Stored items
————

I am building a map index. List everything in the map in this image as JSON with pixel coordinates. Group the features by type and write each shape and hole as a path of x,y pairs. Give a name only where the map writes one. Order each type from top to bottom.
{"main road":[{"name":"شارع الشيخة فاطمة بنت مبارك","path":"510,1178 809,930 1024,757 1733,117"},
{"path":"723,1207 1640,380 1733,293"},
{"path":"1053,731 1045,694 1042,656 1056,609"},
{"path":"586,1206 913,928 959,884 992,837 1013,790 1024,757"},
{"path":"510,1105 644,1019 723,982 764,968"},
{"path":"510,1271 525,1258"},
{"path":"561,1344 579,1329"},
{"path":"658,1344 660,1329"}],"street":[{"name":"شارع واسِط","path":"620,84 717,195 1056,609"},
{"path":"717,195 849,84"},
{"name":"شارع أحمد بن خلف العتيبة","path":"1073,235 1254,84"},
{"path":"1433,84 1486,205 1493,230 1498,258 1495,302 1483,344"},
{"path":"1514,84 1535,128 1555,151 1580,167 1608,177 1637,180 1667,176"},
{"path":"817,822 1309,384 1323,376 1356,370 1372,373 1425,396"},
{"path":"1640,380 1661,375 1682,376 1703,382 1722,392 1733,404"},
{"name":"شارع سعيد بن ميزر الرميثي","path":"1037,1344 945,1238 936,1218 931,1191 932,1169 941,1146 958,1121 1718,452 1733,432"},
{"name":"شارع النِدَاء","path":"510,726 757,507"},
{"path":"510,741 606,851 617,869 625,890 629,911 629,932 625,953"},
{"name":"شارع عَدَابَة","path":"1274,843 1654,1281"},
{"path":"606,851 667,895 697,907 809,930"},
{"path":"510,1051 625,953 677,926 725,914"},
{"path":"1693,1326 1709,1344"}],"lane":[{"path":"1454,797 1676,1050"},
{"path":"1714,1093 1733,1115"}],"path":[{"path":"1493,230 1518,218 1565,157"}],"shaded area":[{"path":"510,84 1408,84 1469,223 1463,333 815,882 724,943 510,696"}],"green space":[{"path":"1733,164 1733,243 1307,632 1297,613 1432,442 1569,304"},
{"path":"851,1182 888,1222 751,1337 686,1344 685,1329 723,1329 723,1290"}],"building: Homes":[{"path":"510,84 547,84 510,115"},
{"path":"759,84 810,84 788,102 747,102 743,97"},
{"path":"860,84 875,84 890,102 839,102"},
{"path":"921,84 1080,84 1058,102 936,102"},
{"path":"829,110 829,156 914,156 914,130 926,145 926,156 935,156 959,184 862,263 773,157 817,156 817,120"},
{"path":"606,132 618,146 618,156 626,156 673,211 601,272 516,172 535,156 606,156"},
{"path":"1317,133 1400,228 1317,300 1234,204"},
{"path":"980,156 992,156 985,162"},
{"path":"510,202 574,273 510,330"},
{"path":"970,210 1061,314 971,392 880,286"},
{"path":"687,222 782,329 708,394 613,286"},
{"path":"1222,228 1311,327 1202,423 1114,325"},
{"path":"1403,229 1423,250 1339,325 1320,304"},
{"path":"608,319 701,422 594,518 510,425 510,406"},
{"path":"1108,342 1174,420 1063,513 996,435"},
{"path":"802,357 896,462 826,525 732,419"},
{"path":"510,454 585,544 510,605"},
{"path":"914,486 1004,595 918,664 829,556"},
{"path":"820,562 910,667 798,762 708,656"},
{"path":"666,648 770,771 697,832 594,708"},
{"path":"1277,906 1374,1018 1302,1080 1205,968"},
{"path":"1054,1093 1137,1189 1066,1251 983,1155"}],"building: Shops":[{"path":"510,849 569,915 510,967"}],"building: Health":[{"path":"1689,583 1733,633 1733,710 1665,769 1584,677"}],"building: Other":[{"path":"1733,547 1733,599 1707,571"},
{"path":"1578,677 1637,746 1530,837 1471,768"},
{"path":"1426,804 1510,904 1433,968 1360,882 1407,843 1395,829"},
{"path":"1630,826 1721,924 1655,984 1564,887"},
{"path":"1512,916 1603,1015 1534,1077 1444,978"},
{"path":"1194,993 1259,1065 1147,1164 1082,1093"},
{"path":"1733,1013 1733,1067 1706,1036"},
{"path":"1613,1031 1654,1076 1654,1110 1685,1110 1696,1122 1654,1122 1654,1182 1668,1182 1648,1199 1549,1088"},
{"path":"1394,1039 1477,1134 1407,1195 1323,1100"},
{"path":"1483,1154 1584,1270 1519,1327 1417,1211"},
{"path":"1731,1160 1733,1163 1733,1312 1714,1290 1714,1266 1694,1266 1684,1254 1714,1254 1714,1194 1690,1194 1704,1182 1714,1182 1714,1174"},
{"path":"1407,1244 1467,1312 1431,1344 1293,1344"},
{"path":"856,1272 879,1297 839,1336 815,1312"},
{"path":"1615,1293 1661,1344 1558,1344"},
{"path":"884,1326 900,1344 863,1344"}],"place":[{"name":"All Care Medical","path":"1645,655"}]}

————

» **What the exercise asks**
A word-for-word copy of all the entries above is required.

» **Answer**
I am building a map index. List everything in the map in this image as JSON with pixel coordinates. Group the features by type and write each shape and hole as a path of x,y pairs. Give a name only where the map writes one. Order each type from top to bottom.
{"main road":[{"name":"شارع الشيخة فاطمة بنت مبارك","path":"510,1178 809,930 1024,757 1733,117"},
{"path":"723,1207 1640,380 1733,293"},
{"path":"1053,731 1045,694 1042,656 1056,609"},
{"path":"586,1206 913,928 959,884 992,837 1013,790 1024,757"},
{"path":"510,1105 644,1019 723,982 764,968"},
{"path":"510,1271 525,1258"},
{"path":"561,1344 579,1329"},
{"path":"658,1344 660,1329"}],"street":[{"name":"شارع واسِط","path":"620,84 717,195 1056,609"},
{"path":"717,195 849,84"},
{"name":"شارع أحمد بن خلف العتيبة","path":"1073,235 1254,84"},
{"path":"1433,84 1486,205 1493,230 1498,258 1495,302 1483,344"},
{"path":"1514,84 1535,128 1555,151 1580,167 1608,177 1637,180 1667,176"},
{"path":"817,822 1309,384 1323,376 1356,370 1372,373 1425,396"},
{"path":"1640,380 1661,375 1682,376 1703,382 1722,392 1733,404"},
{"name":"شارع سعيد بن ميزر الرميثي","path":"1037,1344 945,1238 936,1218 931,1191 932,1169 941,1146 958,1121 1718,452 1733,432"},
{"name":"شارع النِدَاء","path":"510,726 757,507"},
{"path":"510,741 606,851 617,869 625,890 629,911 629,932 625,953"},
{"name":"شارع عَدَابَة","path":"1274,843 1654,1281"},
{"path":"606,851 667,895 697,907 809,930"},
{"path":"510,1051 625,953 677,926 725,914"},
{"path":"1693,1326 1709,1344"}],"lane":[{"path":"1454,797 1676,1050"},
{"path":"1714,1093 1733,1115"}],"path":[{"path":"1493,230 1518,218 1565,157"}],"shaded area":[{"path":"510,84 1408,84 1469,223 1463,333 815,882 724,943 510,696"}],"green space":[{"path":"1733,164 1733,243 1307,632 1297,613 1432,442 1569,304"},
{"path":"851,1182 888,1222 751,1337 686,1344 685,1329 723,1329 723,1290"}],"building: Homes":[{"path":"510,84 547,84 510,115"},
{"path":"759,84 810,84 788,102 747,102 743,97"},
{"path":"860,84 875,84 890,102 839,102"},
{"path":"921,84 1080,84 1058,102 936,102"},
{"path":"829,110 829,156 914,156 914,130 926,145 926,156 935,156 959,184 862,263 773,157 817,156 817,120"},
{"path":"606,132 618,146 618,156 626,156 673,211 601,272 516,172 535,156 606,156"},
{"path":"1317,133 1400,228 1317,300 1234,204"},
{"path":"980,156 992,156 985,162"},
{"path":"510,202 574,273 510,330"},
{"path":"970,210 1061,314 971,392 880,286"},
{"path":"687,222 782,329 708,394 613,286"},
{"path":"1222,228 1311,327 1202,423 1114,325"},
{"path":"1403,229 1423,250 1339,325 1320,304"},
{"path":"608,319 701,422 594,518 510,425 510,406"},
{"path":"1108,342 1174,420 1063,513 996,435"},
{"path":"802,357 896,462 826,525 732,419"},
{"path":"510,454 585,544 510,605"},
{"path":"914,486 1004,595 918,664 829,556"},
{"path":"820,562 910,667 798,762 708,656"},
{"path":"666,648 770,771 697,832 594,708"},
{"path":"1277,906 1374,1018 1302,1080 1205,968"},
{"path":"1054,1093 1137,1189 1066,1251 983,1155"}],"building: Shops":[{"path":"510,849 569,915 510,967"}],"building: Health":[{"path":"1689,583 1733,633 1733,710 1665,769 1584,677"}],"building: Other":[{"path":"1733,547 1733,599 1707,571"},
{"path":"1578,677 1637,746 1530,837 1471,768"},
{"path":"1426,804 1510,904 1433,968 1360,882 1407,843 1395,829"},
{"path":"1630,826 1721,924 1655,984 1564,887"},
{"path":"1512,916 1603,1015 1534,1077 1444,978"},
{"path":"1194,993 1259,1065 1147,1164 1082,1093"},
{"path":"1733,1013 1733,1067 1706,1036"},
{"path":"1613,1031 1654,1076 1654,1110 1685,1110 1696,1122 1654,1122 1654,1182 1668,1182 1648,1199 1549,1088"},
{"path":"1394,1039 1477,1134 1407,1195 1323,1100"},
{"path":"1483,1154 1584,1270 1519,1327 1417,1211"},
{"path":"1731,1160 1733,1163 1733,1312 1714,1290 1714,1266 1694,1266 1684,1254 1714,1254 1714,1194 1690,1194 1704,1182 1714,1182 1714,1174"},
{"path":"1407,1244 1467,1312 1431,1344 1293,1344"},
{"path":"856,1272 879,1297 839,1336 815,1312"},
{"path":"1615,1293 1661,1344 1558,1344"},
{"path":"884,1326 900,1344 863,1344"}],"place":[{"name":"All Care Medical","path":"1645,655"}]}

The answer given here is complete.